Quite extended is the belief, and the fear far more so, that a troubled and unhappy, instead of a peaceful and prosperous, future awaits our country. For to many it seems that, after all that has passed, the South can never be at peace with the North. But only let the settlement of the present controversy be characterized by this proposed kindness, and the South will welcome the tens of thousands of yearly emigrants from the North, freighted with the intelligence and the institutions, which will rapidly mould the Southern people into homogeneousness with the Northern people.
Then it is apprehended that we shall be reduced to bankruptcy and ruin by our great debt and the necessity of maintaining a large standing army. But such army, beginning at the close of the War with, say, fifty thousand, may, no doubt, with entire safety be rapidly reduced to half that number. I will mention some of the reasons why the present generation should pay the whole of our national debt.
1st. It is most wickedly responsible for the War - the North as well as the South - and should therefore pay the whole cost of it.
2d. It is abundantly able to pay it.
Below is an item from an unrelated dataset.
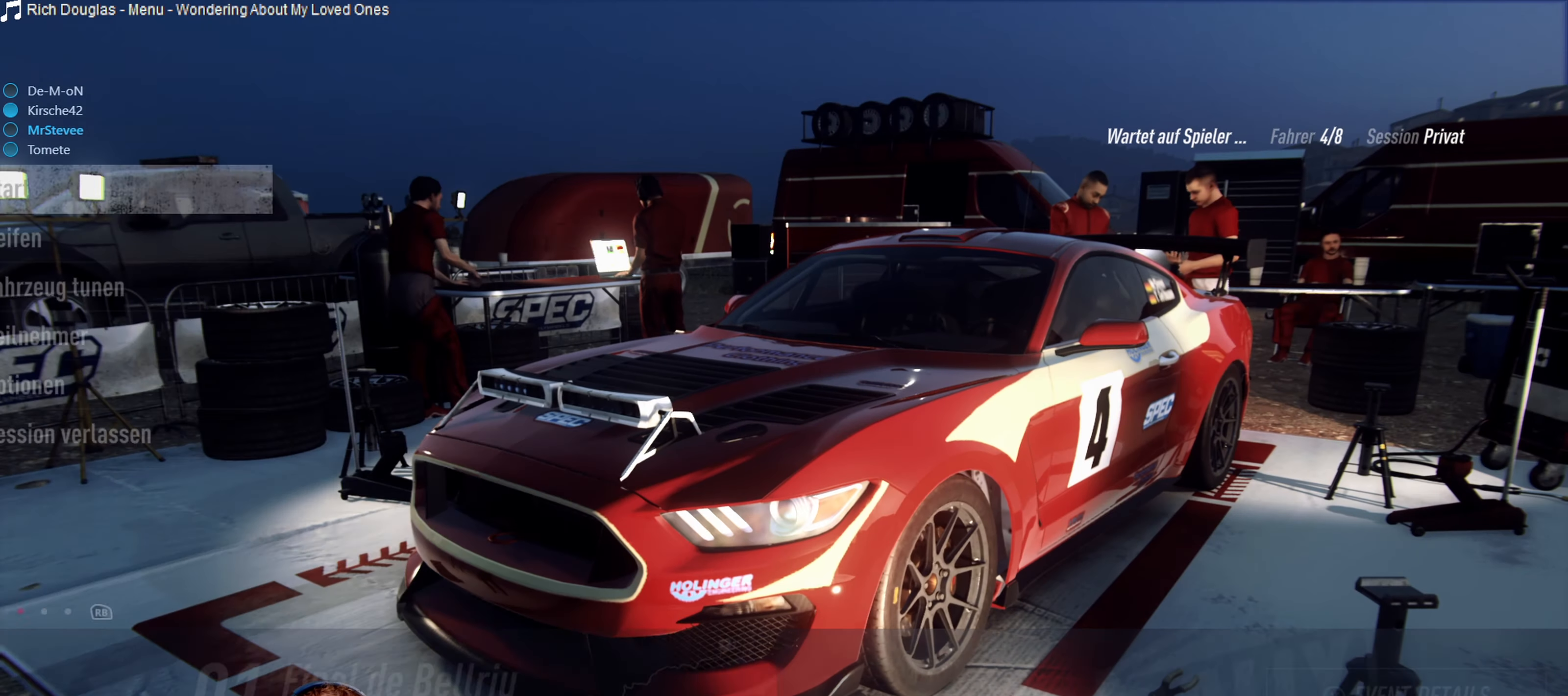
{"buttons": [], "left_stick": "center", "right_stick": "center", "events": [[333, "DPAD_DOWN", "down"], [417, "DPAD_DOWN", "up"]]}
The Government has rolled up this immense debt by paying nearly double prices - nearly twice an equivalent - for its loans and supplies. This vast profit, left in the hands of the people, has served to give an unprecedented impulse to all forms of industry and to all forms of accumulation. Some of it has been used to tax the manufactory to its utmost extent; some of it to search the earth for oil and silver and gold; some of it to stimulate an existing industry; and some of it to start a new one. War is impoverishing. And yet this War has, in the ways I have here indicated, returned to the North probably more than halt the wealth it has taken from it.
3d. This generation, by undertaking to pay, the whole debt, would deepen its honesty and enlarge its patriotism. It would, moreover, give to America such an honorable standing and pecuniary credit with other nations, as no other nation has ever enjoyed. Her bonds, drawing an interest of four per cent, would in that case sell at par if not indeed at a premium - and this, moreover, to any extent she might desire for helping her pay debts or for other purposes. To supply itself with the means for paying interest and, say, a hundred millions a year of principal, Government might, for the present, keep the Tariff Taxes and Revenue Taxes substantially as they now are. The people, from being accustomed to them, would be like to be more contented with them than with any essential changes in the means for supplying the wants of Government. At the end of, say, every two years, Government might reduce the taxes somewhat in proportion to the reduction of its debt. It might also, from time to time, throw out some of the items, and especially such as are more annoying than productive. That we may feel the more able to pay off the great debt in a single generation, we must bear in mind that it is the Bounties to Soldiers, which have made our taxes so heavy; and that there probably will be no further occasion for such Bounties.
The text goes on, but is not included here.